Eight years at the council – as its first chief executive since the John Sorrell blueprint changed it beyond recognition – has given Summers opportunities in design on a par with those that face, say, former BAA design head Raymond Turner. Like Turner, Sorrell and the legendary Wally Olins, he now plans to take on broader roles in public and private sectors, where, from the industry’s perspective, he can be of most value.
But while the design community will watch Summers’ future with interest, of more immediate importance is who will take his place at the Design Council.
Over the past couple of years, things at the council have started to gel, with a group of energetic directors leading the management team. It has moved beyond promoting the idea of design to small businesses and the Millennium Products that were central to that effort in the late-1990s to collaborate with other bodies to show what design can actually deliver in a social context and to identify a bigger role for design in global business and research.
We in design hear most about Design Council director of design and innovation Clive Grinyer. He is, after all, one of our own – a product designer and a regular Design Week columnist. His successful bid, with others, to secure European Union funding for the Design for Future Needs initiative and appearance on conference platforms across the globe have done much to spread the message.
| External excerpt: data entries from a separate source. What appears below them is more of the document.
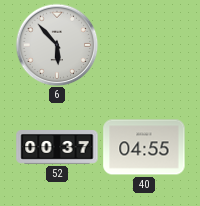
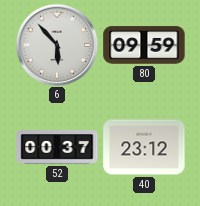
80: none -> 09:59
40: 04:55 -> 23:12
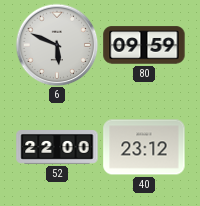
6: 5:53 -> 5:49
52: 00:37 -> 22:00
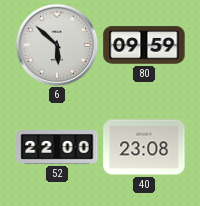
6: 5:49 -> 5:52
40: 23:12 -> 23:08
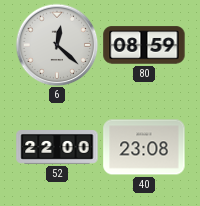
6: 5:52 -> 12:22
80: 09:59 -> 08:59
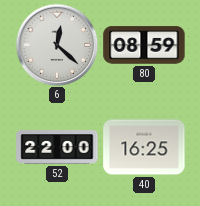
40: 23:08 -> 16:25
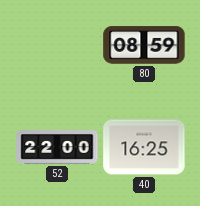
6: 12:22 -> none
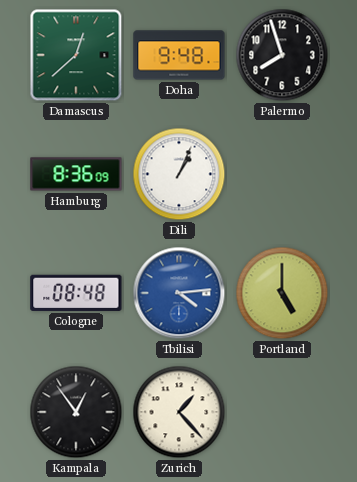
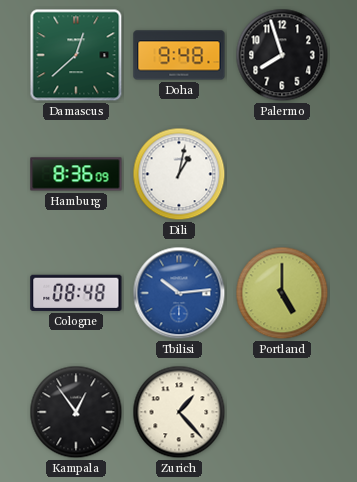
Dili: 1:04 -> 1:02
Tbilisi: 4:14 -> 10:14
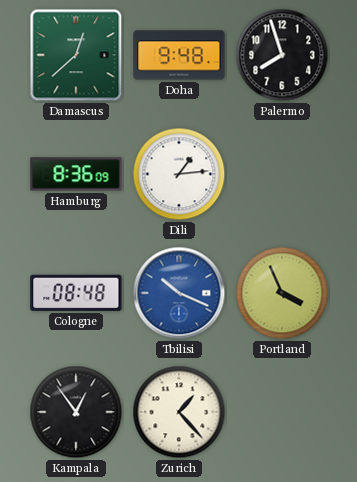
Dili: 1:02 -> 1:14
Tbilisi: 10:14 -> 10:19
Portland: 5:00 -> 3:56
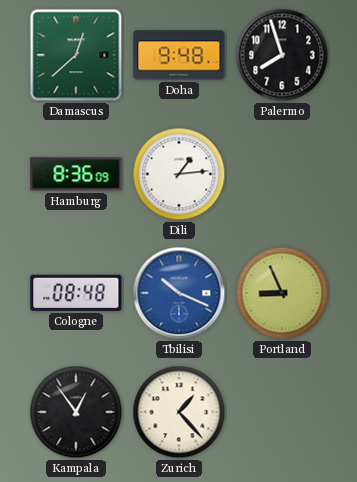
Portland: 3:56 -> 8:56
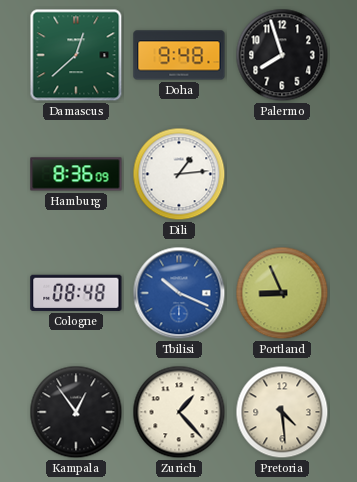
Pretoria: none -> 4:29
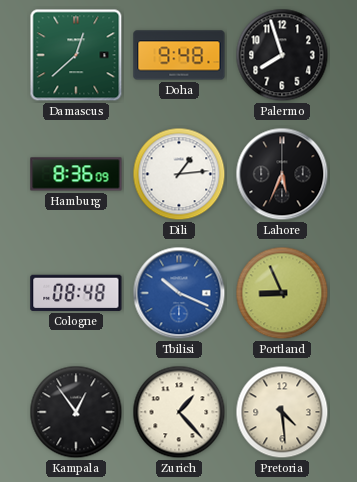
Lahore: none -> 5:34
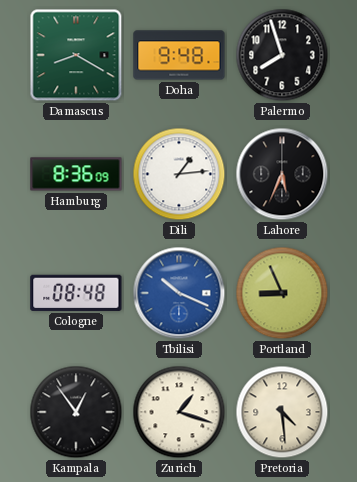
Damascus: 12:38 -> 8:20
Zurich: 1:23 -> 1:18
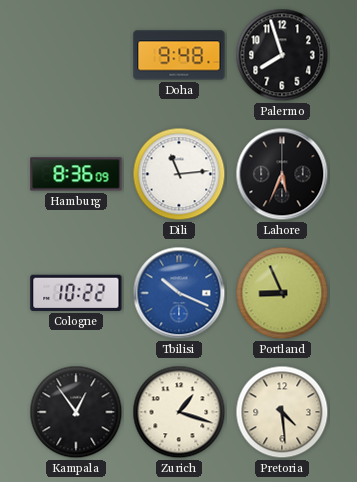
Damascus: 8:20 -> none
Dili: 1:14 -> 11:14
Cologne: 08:48 -> 10:22
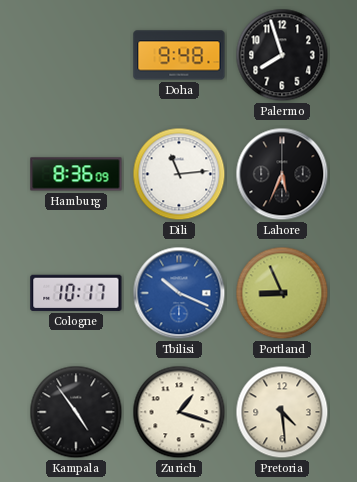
Cologne: 10:22 -> 10:17
Kampala: 12:54 -> 4:54
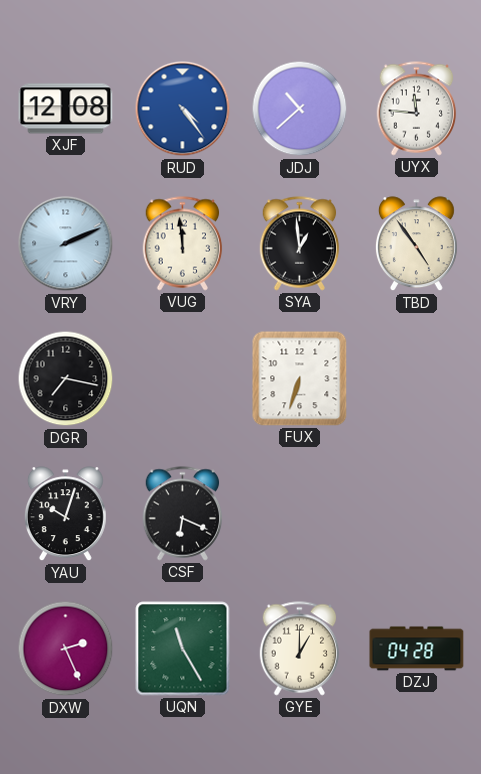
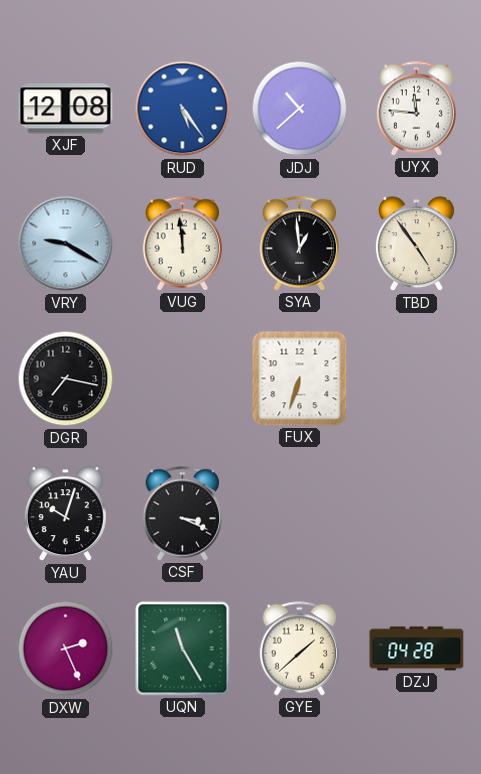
RUD: 4:24 -> 5:24
VRY: 2:11 -> 9:20
CSF: 6:19 -> 3:19
GYE: 1:00 -> 1:38
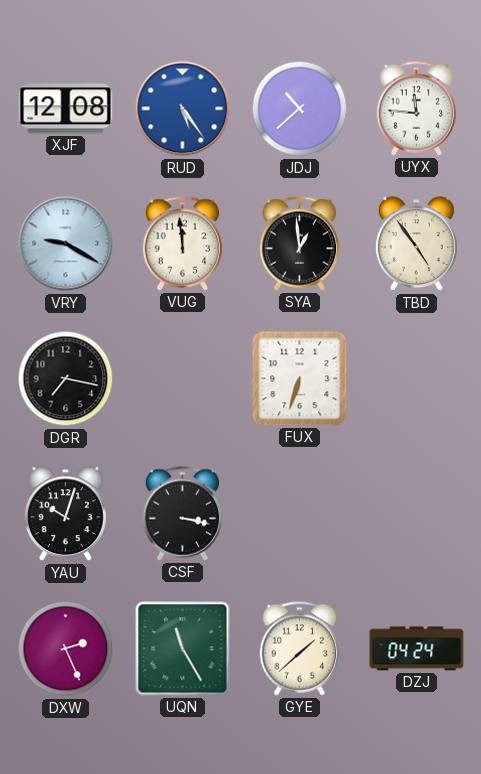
CSF: 3:19 -> 3:17
DZJ: 04:28 -> 04:24
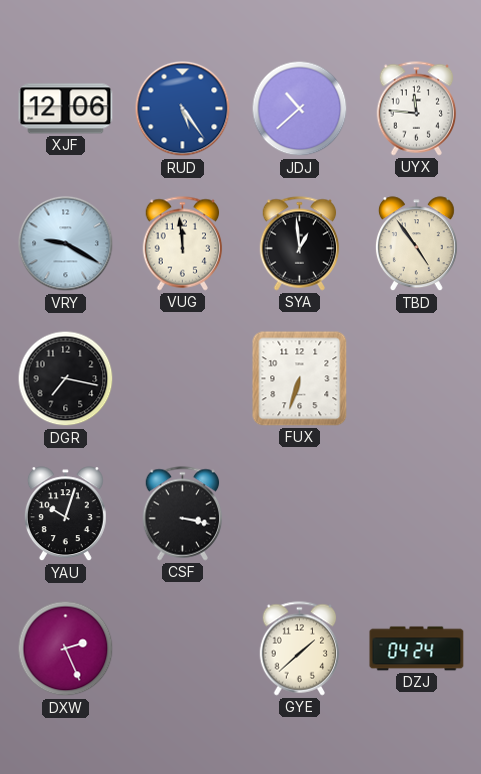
XJF: 12:08 -> 12:06
UQN: 11:25 -> none
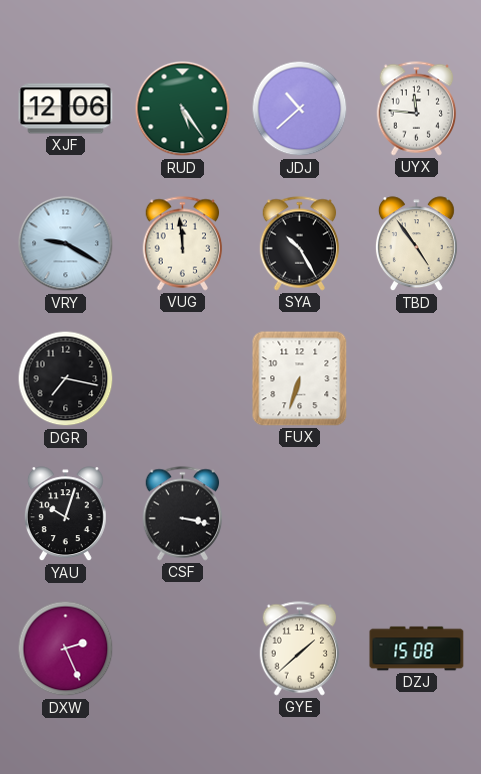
RUD dial: blue -> green
SYA: 12:59 -> 10:25
DZJ: 04:24 -> 15:08
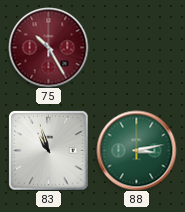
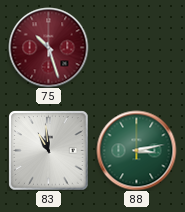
75: 10:25 -> 10:27
83: 10:57 -> 10:59
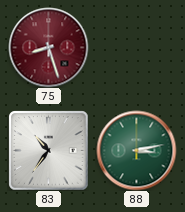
75: 10:27 -> 8:27
83: 10:59 -> 10:36
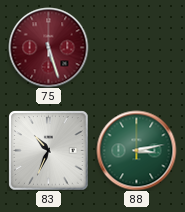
75: 8:27 -> 5:27
83: 10:36 -> 10:34
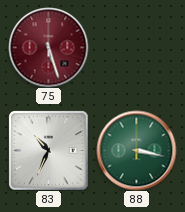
88: 3:13 -> 3:17
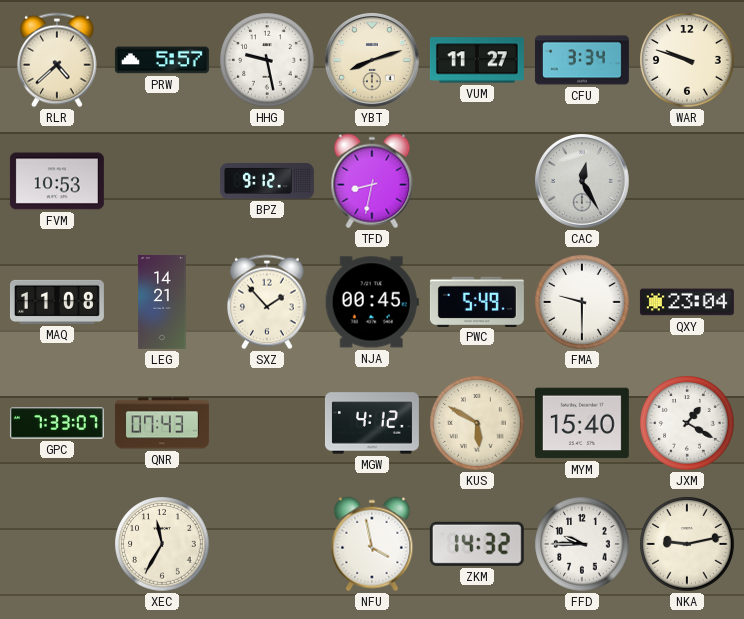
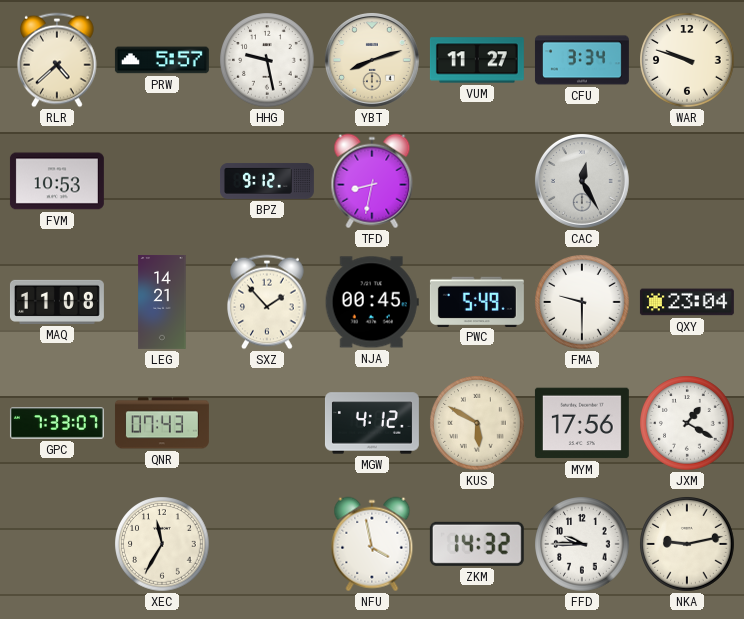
MYM: 15:40 -> 17:56
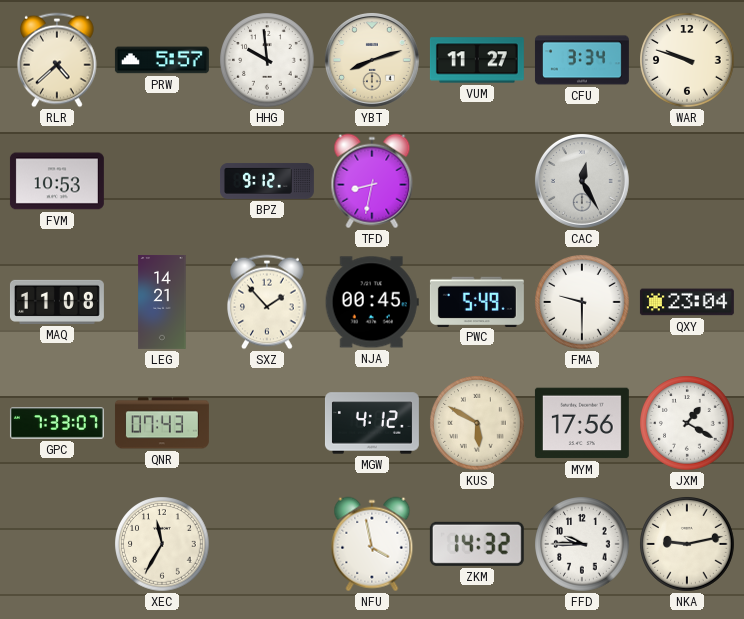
HHG: 9:28 -> 9:59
But his colleagues include director of learning Hilary Cottam, whose company The Do Tank is involved in improving prison and school environments through design. Meanwhile, director of business Harry Rich has projects up his sleeve to prove design’s effectiveness to companies that go way beyond the overly positive case-studies the council previously thrived on.
The council has worked hard to convert Government to design, with some success, and has made inroads into business. But it has yet to crack the design community. With a remit to act as the catalyst between Government and business, the council’s main brush with the industry has been through its official bodies.
A chief executive drawn from the design community might address this, while instilling a greater understanding of design within the council, whose staff largely come from other areas. We hope Design Council chairman Professor Sir Christopher Frayling and his colleagues will recognise the opportunity and act on it.